SUMBAWA BARAT,intanmedia.com- Badan Kesatuan Bangsa Politik Dalam Negeri (Kesbangpoldagri) ingatkan Pemerintah Desa (Pemdes) dan Pemerintah Kecamatan khususnya desa dan Kecamatan wilayah lingkar tambang tidak sembarang mengeluarkanSurat Keterangan Tinggal Sementara (SKTM) tenaga kerja Warga Negara Asing (WNA). Karena hasil pantun lapangan ditemukan WNA mengantongi SKTM yang dikeluarkan desa.
Kepala Kesbangpoldagri Suharno kepada media ini menjelaslan, secara aturan SKTM bagi WNA, hanya bisa di keluarkan atau diterbitkan Pemerintah Daerah (Pemda) melalui Dinas Kependudukan dan Pencatatan Sipil (Dukcapil). Atas temuan itu, SKTM yang dipegang oleh sejumlah WNA sudah ditarik dan diambil dari pemegang diangap tidak sah.
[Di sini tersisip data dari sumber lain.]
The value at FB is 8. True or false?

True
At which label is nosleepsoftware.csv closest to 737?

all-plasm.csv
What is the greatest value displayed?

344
Karena tidak dikeluarkan oleh llembaga pemerintah yang ditetapkan oleh pemerintah pusat.
‘’Kita menemukan lebih dari lima WNA yang memegang SKTM yang dikeluarkan pemerintah Desa dan pemerintah kecamatan,’’ katanya.
Terhadap kekeliruan ini, Kesbangpoldagri, telah menegur dan.membina pemerintah Desa dan kecamatan atas kekeliruan prosedur dan aturan terkait penerbitan izin SKTM. Pembinaan juga dilakukan ke semua desa dan kecamatan yang ada di Kabupaten Sumbawa Barat (KSB). Harapannya hal yang sama tidak terulang kembali di desa- desa lain. Karena tidak menutup kemungkinan tenaga kerja asing yang akan bekerja di wilayah administratif KSB semakin bertambah, seiring mengeliatnya kegiatan investasi di KSB. Diantaranya, pertambangan, pariwisata dan kegiatan investasi lainya yang terus dilirk investor untuk menanamkan modalnya di sejumlah sektor lain.
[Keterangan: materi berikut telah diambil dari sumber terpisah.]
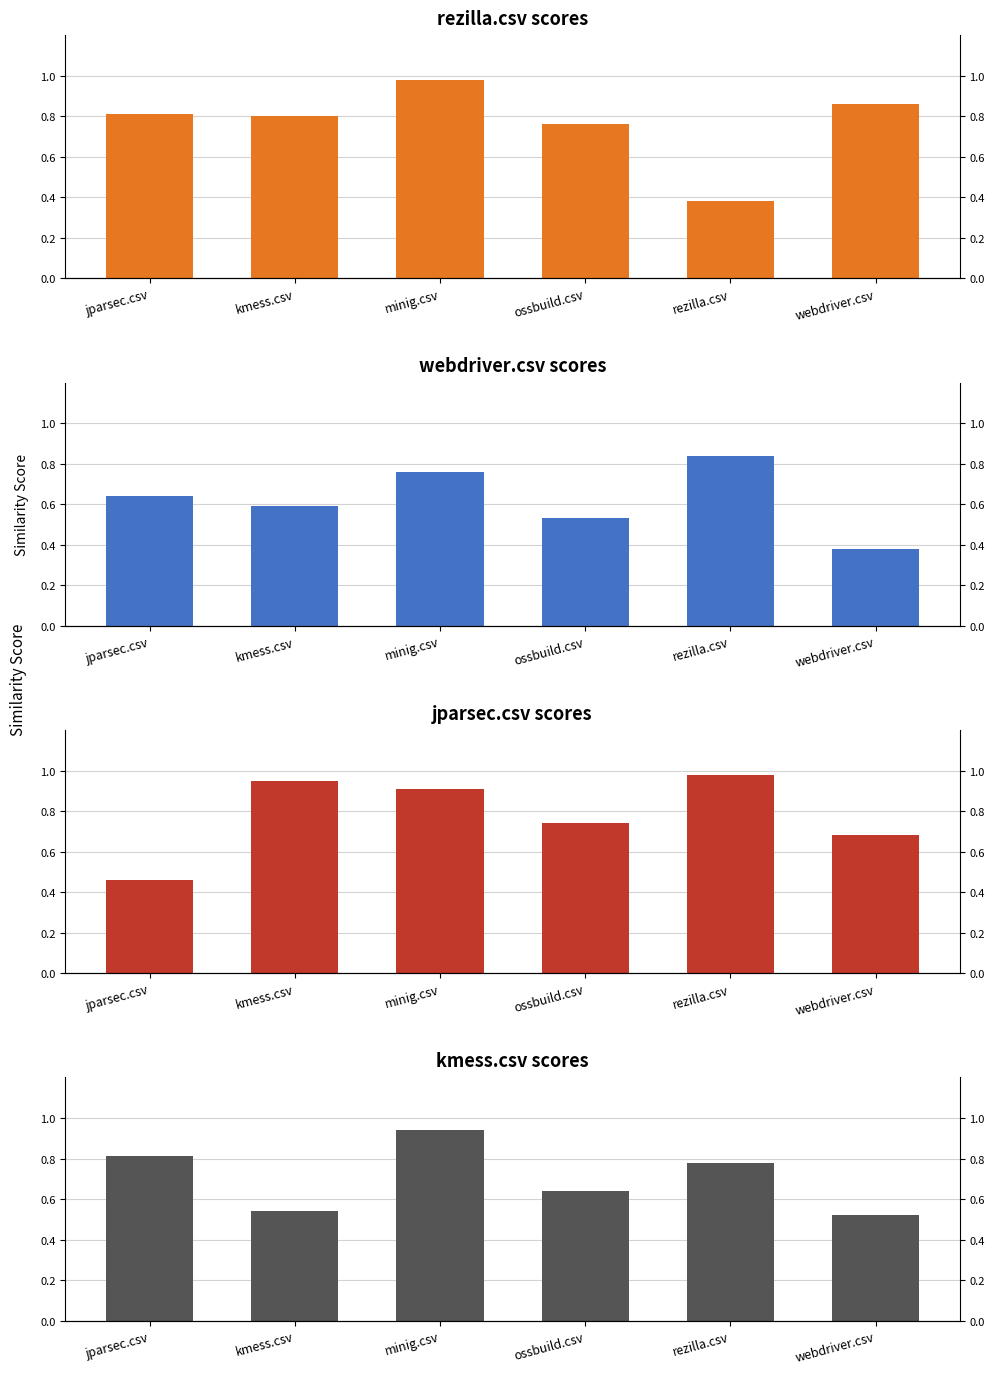

What is the label of the 1st bar from the right?

webdriver.csv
Selain itu Suharno juga mengingatkan, perusahaan atau agency yang mempekerjakan tenaga kerja WNA yang di wilayah KSB, agar mengurus SKTM sesuai ketentuan dan aturan yang ditetapkan pemerintah. Sebaliknya, disiplin melaporkan tenaga kerja WNA sejak mulai kedatangan hingga pemulangan. Sebaliknya, jika masa tinggal telah habis seauai SKTM, segera melapor untuk diperpanjang kembali.
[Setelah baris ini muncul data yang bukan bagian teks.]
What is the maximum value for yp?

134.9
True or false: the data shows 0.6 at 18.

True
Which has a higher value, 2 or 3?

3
Intinya, perusahaan yang mempekerjakan tenaga kerja WNA, disiplin mengurus administrasi kependudukan sesuai aturan dan ketentuan yang ditetapkan pemerintah pusat. Terutama SKTM untuk memastikan tempat tinggal WNA selama berada di wilayah KSB. Agar pemerintah, terutama Pemda Sumbawa Barat, mudah melakukan pengawasan dan pemantuan keberadaan WNA.